Clients supporting HTTP MCP
{
"mcpServers": {
"coffer": {
"url": "http://127.0.0.1:8000/mcp"
}
}
}(If Coffer chose a different port — see ~/.coffer/daemon.json for the actual one — substitute it here.)
Verify it works
- In your MCP client, list available tools. You should see every enabled upstream tool, prefixed:
filesystem__read_filefilesystem__write_filefilesystem__list_directory- …
- Ask the AI to read a file. It should call
filesystem__read_file. Coffer routes the call to the upstream filesystem server with the original name. - Run
coffer mcp invocations filesystem. You should see the call logged with timestamp, duration, and outcome.
Common tasks
Disable a single tool
coffer mcp tool disable filesystem write_fileRestart the MCP client; the disabled tool no longer appears.
Add a second MCP server
Repeat the steps above. Tool calls in the client now appear prefixed by their respective server names — no collisions.
See what changed and when
coffer audit list --kind mcp_server --name filesystemChange how long logs are kept
coffer retention list
coffer retention set mcp_invocations --days 7
coffer retention set audit_log --foreverUpdate a credential
coffer credentials set github-token "<new value>"(No need to update the server config — it already references the credential by ref.)
Troubleshooting
| Symptom | Most likely cause | Fix |
|---|---|---|
Cannot connect to coffer daemon from the client | Daemon not running | coffer daemon start |
command not found: coffer-mcp-shim | PATH not updated | Use the absolute path to the binary, or add its directory to your PATH. |
| Server registered but capabilities empty | Upstream failed to initialize | ~/.coffer/logs/upstream-<name>.log has stderr from the upstream. |
CREDENTIAL_LOCKED error | OS keychain is locked | Unlock the keychain (macOS: log in to GUI; Linux: unlock GNOME-keyring / KWallet). |
| Disabled tool still appears in client | Client cached the tool list | Restart the client, or look for a "reload MCP servers" option. |
no free port in 8000-8009 range | Ten ports busy | Kill the other process and restart coffer daemon. |
Where things live
~/.coffer/
├── coffer.db # SQLite — the rebuildable INDEX over the file trees
├── coffer.db-wal # WAL
├── coffer.db-shm # WAL shared memory
├── knowledge/ # system of record: KB markdown trees
├── memory/ # system of record: memory markdown trees
├── skills/ # system of record: managed skill folders
├── master.key # Fernet key that decrypts the credential ciphertext
├── daemon.json # daemon discovery: pid + port + token (mode 0600)
├── logs/
│ ├── daemon.log # structured JSON, one line per event
│ └── upstream-<name>.log
├── backups/ # produced by `coffer backup`
└── upstream-pids/ # for orphan-subprocess cleanupBackup & restore
The markdown trees (knowledge/, memory/, skills/) are the system of record; coffer.db is a rebuildable index over them.
coffer backup <dest.tar.gz> is the full vault backup: it bundles coffer.db and every file tree (knowledge/, memory/, skills/) into a single .tar.gz snapshot under backups/. coffer restore <src.tar.gz> verifies the archive and re-places the db + trees into ~/.coffer/, so a fresh machine comes back to life.
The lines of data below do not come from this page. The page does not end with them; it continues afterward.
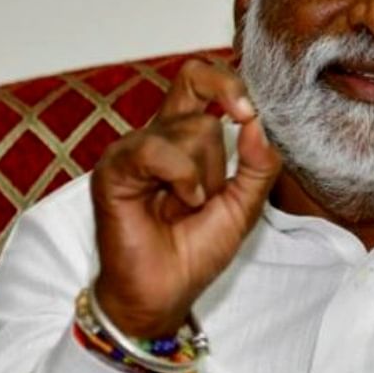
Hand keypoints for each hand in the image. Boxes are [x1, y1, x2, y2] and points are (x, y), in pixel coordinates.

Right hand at [89, 58, 281, 337]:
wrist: (163, 293)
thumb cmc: (194, 251)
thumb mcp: (244, 206)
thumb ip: (258, 165)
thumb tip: (259, 122)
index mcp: (183, 137)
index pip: (200, 79)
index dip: (229, 82)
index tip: (250, 112)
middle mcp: (157, 135)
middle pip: (195, 81)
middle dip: (226, 118)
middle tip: (224, 171)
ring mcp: (134, 149)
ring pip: (194, 127)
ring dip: (207, 174)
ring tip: (189, 206)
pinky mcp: (114, 169)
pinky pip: (157, 150)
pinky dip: (182, 178)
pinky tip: (182, 203)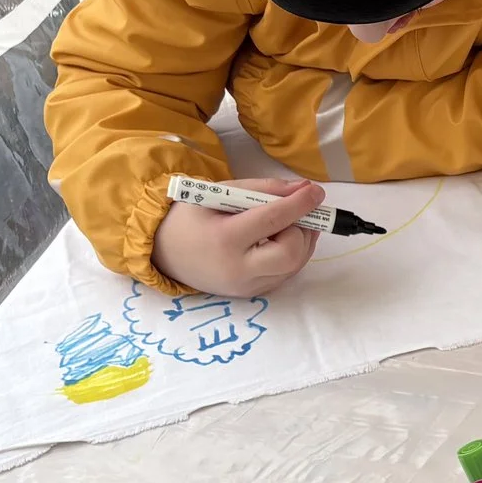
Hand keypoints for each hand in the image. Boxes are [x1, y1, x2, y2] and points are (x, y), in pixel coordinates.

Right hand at [149, 176, 321, 295]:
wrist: (165, 252)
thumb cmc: (191, 216)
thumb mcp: (219, 192)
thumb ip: (263, 189)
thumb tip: (304, 188)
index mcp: (224, 239)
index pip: (273, 220)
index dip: (300, 204)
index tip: (317, 192)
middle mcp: (237, 269)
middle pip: (290, 253)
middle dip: (301, 229)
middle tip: (295, 213)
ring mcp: (246, 286)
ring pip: (294, 266)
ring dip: (302, 241)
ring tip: (289, 222)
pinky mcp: (252, 294)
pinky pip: (286, 275)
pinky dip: (293, 254)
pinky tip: (280, 239)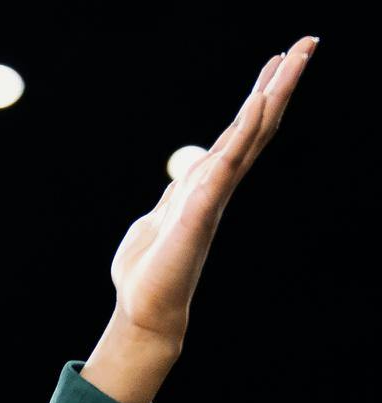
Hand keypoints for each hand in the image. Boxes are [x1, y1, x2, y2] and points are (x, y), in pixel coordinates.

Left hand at [82, 39, 314, 402]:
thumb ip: (170, 201)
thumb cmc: (148, 271)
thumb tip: (175, 188)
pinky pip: (226, 165)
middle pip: (255, 124)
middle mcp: (216, 184)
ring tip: (295, 57)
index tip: (277, 61)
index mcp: (205, 183)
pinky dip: (243, 133)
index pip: (239, 132)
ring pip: (249, 135)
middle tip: (308, 42)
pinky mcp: (200, 211)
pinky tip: (258, 104)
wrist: (144, 309)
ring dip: (272, 94)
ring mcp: (212, 195)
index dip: (259, 96)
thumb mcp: (155, 221)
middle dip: (281, 83)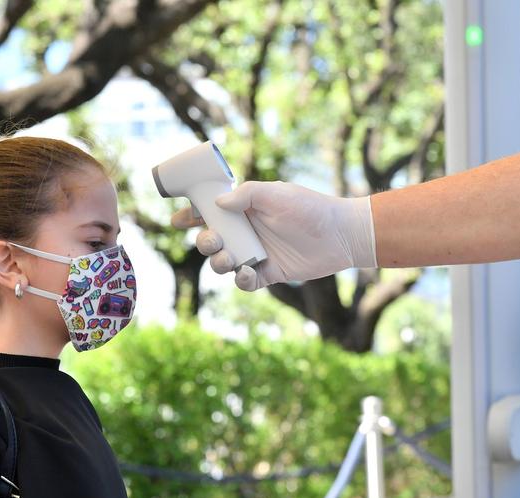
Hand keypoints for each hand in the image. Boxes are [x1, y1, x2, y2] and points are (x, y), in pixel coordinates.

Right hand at [172, 181, 377, 290]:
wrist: (341, 234)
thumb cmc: (310, 208)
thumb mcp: (276, 193)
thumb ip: (246, 195)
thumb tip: (218, 203)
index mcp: (245, 209)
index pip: (211, 212)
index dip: (192, 216)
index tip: (178, 220)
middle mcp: (247, 232)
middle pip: (212, 240)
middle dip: (204, 242)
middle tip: (213, 241)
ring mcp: (256, 253)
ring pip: (223, 263)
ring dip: (218, 262)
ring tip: (229, 259)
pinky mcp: (268, 273)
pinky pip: (245, 282)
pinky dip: (240, 280)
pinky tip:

The restored coffer.db is already a consistent index; pass coffer restore <src.tar.gz> --reindex to rebuild it from the trees anyway. The same snapshot is also available via HTTP: POST /api/v1/vault/backup (no body) triggers a backup and returns { "path": "...", "size_bytes": ... }.
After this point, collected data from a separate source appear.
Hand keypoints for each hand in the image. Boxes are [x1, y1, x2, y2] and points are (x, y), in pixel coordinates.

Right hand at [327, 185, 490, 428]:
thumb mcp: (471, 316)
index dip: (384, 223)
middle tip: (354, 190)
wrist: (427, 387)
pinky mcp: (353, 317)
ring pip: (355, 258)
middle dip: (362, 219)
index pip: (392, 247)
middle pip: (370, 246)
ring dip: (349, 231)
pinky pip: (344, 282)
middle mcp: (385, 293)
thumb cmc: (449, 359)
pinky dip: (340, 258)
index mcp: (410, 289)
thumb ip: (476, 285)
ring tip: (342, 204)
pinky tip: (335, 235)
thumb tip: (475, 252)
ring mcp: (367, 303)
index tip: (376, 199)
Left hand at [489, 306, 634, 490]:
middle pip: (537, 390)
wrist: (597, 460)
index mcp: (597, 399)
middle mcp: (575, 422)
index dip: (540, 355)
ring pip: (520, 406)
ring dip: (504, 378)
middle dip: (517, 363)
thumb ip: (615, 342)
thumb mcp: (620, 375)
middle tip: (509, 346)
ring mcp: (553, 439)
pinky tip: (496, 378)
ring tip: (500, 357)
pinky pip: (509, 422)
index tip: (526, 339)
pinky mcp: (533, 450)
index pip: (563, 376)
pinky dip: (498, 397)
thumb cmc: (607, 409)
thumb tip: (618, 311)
Master-key policy. coffer backup EXCLUDES master.key by default, so the backup is safe to copy off-machine — bundling the Fernet key next to the ciphertext it unlocks would defeat the encryption. A restored vault works for everything except reading previously-stored credentials; re-place master.key at ~/.coffer/master.key or re-enter the secrets with coffer credentials set. Pass coffer backup <dest> --include-master-key to bundle the key (after a printed warning) — only into storage you trust as much as the live key.